Example 4 – Allow limited access to gaming sites during lunch time
- Create a block policy on the BLOCK/ACCEPT > Content Filter page for the Game Playing category.
- On the BLOCK/ACCEPT > Exceptions page, create an Allow action for a particular user or group between the hours of 12:00 (12pm) and 1:00 (1pm) for the Content Filter Exception Type and the Gaming Content Type. To prevent excessive bandwidth usage (uploading or downloading), begin by creating a Block policy on the BLOCK/ACCEPT > Content Filter page for the Streaming Media category.
- On the BLOCK/ACCEPT > Exceptions page, create an Allow action for a particular user or group for the Content Filter Exception Type and the Streaming Media Content Type, which includes the following:
- Audio or video streaming services
- Internet TV and radio
- Webcam services
- VoIP (Voice over IP) or telephone services via your computer
Specify the bandwidth limit to allow for these types of traffic in kb and select Daily, Weekly or Monthly from the drop-down. Use the BASIC > Reports page to create reports on time and/or bandwidth usage by user, group, application, content type, domain or URL.
Google Consumer Accounts - Creating Policies and Exceptions
Google has some restrictions when applying policy to HTTPS traffic for some Google consumer accounts applications. The Barracuda Web Security Gateway version 9.1 and above offers a Google Consumer Accounts Category Filter on the BLOCK/ACCEPT > Web App Control page which you can use to create block/allow policies. This category allows you to specify some or all Google Consumer Accounts apps when creating policy. See Google Workspace Control Over HTTPS for examples of creating policies and exceptions for these apps. For details about Google restrictions related to SSL filtering, see Google Restrictions With SSL Inspection.

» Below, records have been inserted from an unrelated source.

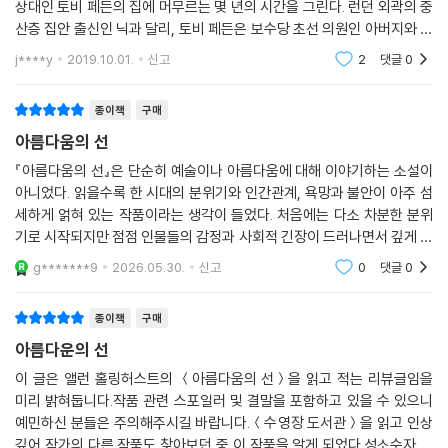
상대인 토비 페든의 집에 머무르는 몇 년의 시간을 그린다. 런던 외곽의 중
두고 막역한 옥스퍼드 동기이자 은밀히 짝사랑해온 상대인 토비 페든의 집
도 캐릭터를 명확하게 드러내는 재주를 가졌다.
산층 집안 출신인 닉과 달리, 토비 페든은 보수당 초선 의원인 아버지와 부
에 ‘게스트’로 머물게 된다. 노팅힐에 위치한 흰 저택에 사는 토비의 부모는
유한 은행가 가문 출신의 어머니를 둔 최상류층 집안 출신이다. 닉은 조울
- [아이리시 타임스]
j****y
2019.10.01.
신고
2
댓글
0
야심만만한 사십대 보수당 초선의원 제럴드와 부유한 은행가 가문 출신의
증을 앓는 토비
레이철이다. 여기에 조울증을 앓는 토비의 여동생 캐서린까지 포함한 페든
홀링허스트는 자신이 뜻하는 대로 언어를 만들어낸다. 동시대의 많은 소설
종이책
구매
가족을 통해 닉은 꿈도 꾸지 못했던 화려한 상류사회에 점점 더 깊이 발을
을 빈약하고 미진한 것으로 만들어버리는 작품. 대처 시대의 최전성기에
담가간다. 정재계 인사들이 즐비한 빅토리아 시대 저택의 파티, 막연히 동
아름다움의 선
대한 탁월하게 웃기고 정확한 풍자.
경의 시선으로만 바라봤던 상류층 옥스퍼드 동기들과의 교류, 날카로운 첫
『아름다움의 선』은 단순히 예술이나 아름다움에 대해 이야기하는 소설이
- [이브닝 스탠더드]
섹스와 첫사랑. 대처 시대 호황기의 정점이었던 그해 여름은 모든 것이 아
아니었다. 읽을수록 한 시대의 분위기와 인간관계, 욕망과 불안이 아주 섬
름다웠다.
세하게 얽혀 있는 작품이라는 생각이 들었다. 처음에는 다소 차분한 분위
읽는 재미가 있다. 견고하고 전통에 충실하면서도 아름답게 직조되었다.
기로 시작되지만 점점 인물들의 감정과 사회적 긴장이 드러나면서 깊게 몰
그들은 일분?어쩌면 이분쯤 더 키스했다. 닉은 감미로운 리듬, 리오의 입
상당한 걸작. (…) 누구나 가죽 공예나 호두나무 계기판의 문학 버전 같은
입하게 된다. 특히 주인공 닉의 시선을 따라가다 보면 겉으로는 안정되어
g*******9
2026.05.30.
신고
0
댓글
0
보이는 사람들
술에서 전해지는 더할 수 없는 부드러움과 그 두꺼운 혀의 강요에 반쯤 최
글쓰기의 순수한 세련됨에 감탄할 수밖에 없을 것이다. 홀링허스트의 결점
면이 걸려서 시간의 흐름을 의식할 수 없었다. 그 쉴 새 없는 움직임과 자신
없는 산문에 편안히 자신을 내맡기면 1980년대 런던으로 떠날 수 있다. 그
종이책
구매
이 애무의 대상이 되었다는 사실에 숨이 멎을 것만 같았다. 술집에서 나눈
여정은 매끄럽고 유유하며 전적으로 매혹적이다.
아름다운의 선
산만한 대화 중 어떤 것도 이런 걸 암시하지 않았고, 책에서도 이런 상태를
- [스코틀랜드 온 썬데이]
묘사한 것은 본 적이 없었다. 그는 쓰라릴 만큼 각오가 되어 있는 동시에 전
이 글은 앨런 홀링허스트의 ＜아름다움의 선＞을 읽고 적는 리뷰글임을
미리 밝혀둡니다.작품 관련 스포일러 및 결말을 포함하고 있을 수 있으니
혀 준비가 안된 상태이기도 했다.(60면)
걸출한 소설. (…) 홀링허스트는 우아한 문장들을 써내는 데 실패하는 법이
예민하신 분들은 주의해주시길 바랍니다.＜수영장 도서관＞을 읽고 인상
없으며, 그의 문체와 품위 있게 신랄한 유머는 독자들을 소란했던 시대로
깊어 작가의 다른 작품도 찾아보던 중 이 작품을 알게 되었다.성소수자 인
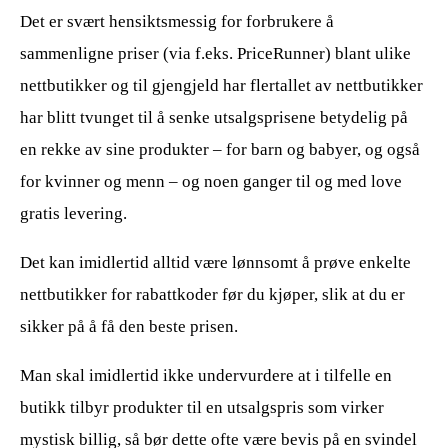
Det er svært hensiktsmessig for forbrukere å
sammenligne priser (via f.eks. PriceRunner) blant ulike
nettbutikker og til gjengjeld har flertallet av nettbutikker
har blitt tvunget til å senke utsalgsprisene betydelig på
en rekke av sine produkter – for barn og babyer, og også
for kvinner og menn – og noen ganger til og med love
gratis levering.
Det kan imidlertid alltid være lønnsomt å prøve enkelte
nettbutikker for rabattkoder før du kjøper, slik at du er
sikker på å få den beste prisen.
Man skal imidlertid ikke undervurdere at i tilfelle en
butikk tilbyr produkter til en utsalgspris som virker
mystisk billig, så bør dette ofte være bevis på en svindel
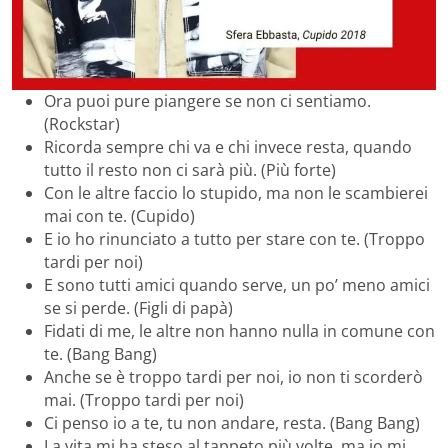
Ora puoi pure piangere se non ci sentiamo.
(Rockstar)
Ricorda sempre chi va e chi invece resta, quando
tutto il resto non ci sarà più. (Più forte)
Con le altre faccio lo stupido, ma non le scambierei
mai con te. (Cupido)
E io ho rinunciato a tutto per stare con te. (Troppo
tardi per noi)
E sono tutti amici quando serve, un po’ meno amici
se si perde. (Figli di papà)
Fidati di me, le altre non hanno nulla in comune con
te. (Bang Bang)
Anche se è troppo tardi per noi, io non ti scorderò
mai. (Troppo tardi per noi)
Ci penso io a te, tu non andare, resta. (Bang Bang)
La vita mi ha steso al tappeto più volte, ma io mi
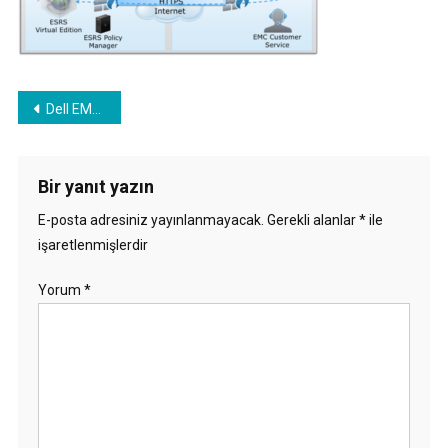
Yazı
Dell EMC SRS nedir? SRS version upgrade 3.4.00 to 3.44.00.08
gezinmesi
Bir yanıt yazın
E-posta adresiniz yayınlanmayacak.
Gerekli alanlar
*
ile
işaretlenmişlerdir
Yorum
*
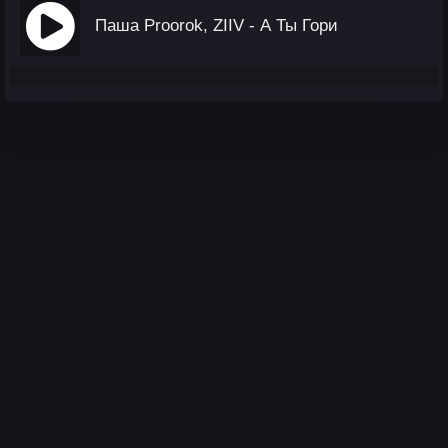
Паша Proorok, ZIIV - А Ты Гори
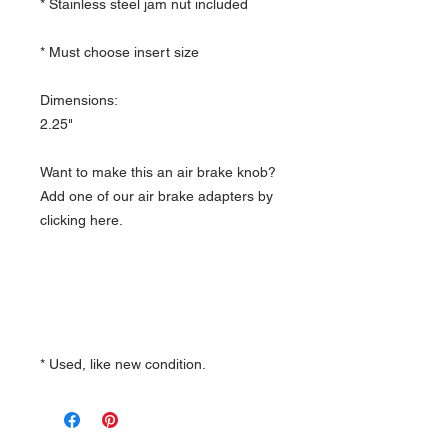
* Stainless steel jam nut included
* Must choose insert size
Dimensions:
2.25"
Want to make this an air brake knob?
Add one of our air brake adapters by
clicking here.
* Used, like new condition.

If you are running the Barracuda Web Security Gateway version 10.1 or above, for blocking Google sites for Chromebook users, see How to Get and Configure the Barracuda Chromebook Security Extension.
Safe Browsing / Safe Search - Limiting to Specific Users
If you have disabled the Safe Browsing feature on the BLOCK/ACCEPT > Content Filter page, all users will be able to browse freely with the listed search engines. If you enabled Safe Browsing, users will not see search engine content that contains objectionable thumbnail images in the search results; only filtered thumbnails are displayed in the search results. For instructions on limiting safe browsing to a group such as, for example, students, see How to Enable SafeSearch.